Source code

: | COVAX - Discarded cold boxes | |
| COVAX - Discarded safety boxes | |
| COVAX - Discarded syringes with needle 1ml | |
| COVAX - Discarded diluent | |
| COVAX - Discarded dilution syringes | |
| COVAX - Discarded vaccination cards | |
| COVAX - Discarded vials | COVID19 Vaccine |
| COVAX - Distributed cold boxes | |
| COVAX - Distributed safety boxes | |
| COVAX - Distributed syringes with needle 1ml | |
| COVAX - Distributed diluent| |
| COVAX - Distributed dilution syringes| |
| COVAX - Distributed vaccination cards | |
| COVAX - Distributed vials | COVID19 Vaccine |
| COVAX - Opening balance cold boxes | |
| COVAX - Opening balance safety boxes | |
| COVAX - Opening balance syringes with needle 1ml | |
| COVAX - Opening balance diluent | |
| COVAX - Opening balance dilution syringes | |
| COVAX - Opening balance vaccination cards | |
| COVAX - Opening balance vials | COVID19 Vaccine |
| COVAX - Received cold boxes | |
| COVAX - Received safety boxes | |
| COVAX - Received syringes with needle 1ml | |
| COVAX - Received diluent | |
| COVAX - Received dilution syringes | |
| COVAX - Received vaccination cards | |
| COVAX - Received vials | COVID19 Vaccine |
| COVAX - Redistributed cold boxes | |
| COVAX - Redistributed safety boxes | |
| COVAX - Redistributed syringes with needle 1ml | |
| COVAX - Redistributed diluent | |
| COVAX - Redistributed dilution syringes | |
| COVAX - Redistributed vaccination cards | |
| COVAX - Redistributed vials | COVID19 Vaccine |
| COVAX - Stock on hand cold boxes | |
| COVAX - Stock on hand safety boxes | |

### REQUEST
Rename "cold boxes" to "cooler boxes" throughout the lines above and write them out again with nothing else changed.

### ANSWER TO THIS TASK
Source code

: | COVAX - Discarded cooler boxes | |
| COVAX - Discarded safety boxes | |
| COVAX - Discarded syringes with needle 1ml | |
| COVAX - Discarded diluent | |
| COVAX - Discarded dilution syringes | |
| COVAX - Discarded vaccination cards | |
| COVAX - Discarded vials | COVID19 Vaccine |
| COVAX - Distributed cooler boxes | |
| COVAX - Distributed safety boxes | |
| COVAX - Distributed syringes with needle 1ml | |
| COVAX - Distributed diluent| |
| COVAX - Distributed dilution syringes| |
| COVAX - Distributed vaccination cards | |
| COVAX - Distributed vials | COVID19 Vaccine |
| COVAX - Opening balance cooler boxes | |
| COVAX - Opening balance safety boxes | |
| COVAX - Opening balance syringes with needle 1ml | |
| COVAX - Opening balance diluent | |
| COVAX - Opening balance dilution syringes | |
| COVAX - Opening balance vaccination cards | |
| COVAX - Opening balance vials | COVID19 Vaccine |
| COVAX - Received cooler boxes | |
| COVAX - Received safety boxes | |
| COVAX - Received syringes with needle 1ml | |
| COVAX - Received diluent | |
| COVAX - Received dilution syringes | |
| COVAX - Received vaccination cards | |
| COVAX - Received vials | COVID19 Vaccine |
| COVAX - Redistributed cooler boxes | |
| COVAX - Redistributed safety boxes | |
| COVAX - Redistributed syringes with needle 1ml | |
| COVAX - Redistributed diluent | |
| COVAX - Redistributed dilution syringes | |
| COVAX - Redistributed vaccination cards | |
| COVAX - Redistributed vials | COVID19 Vaccine |
| COVAX - Stock on hand cooler boxes | |
| COVAX - Stock on hand safety boxes | |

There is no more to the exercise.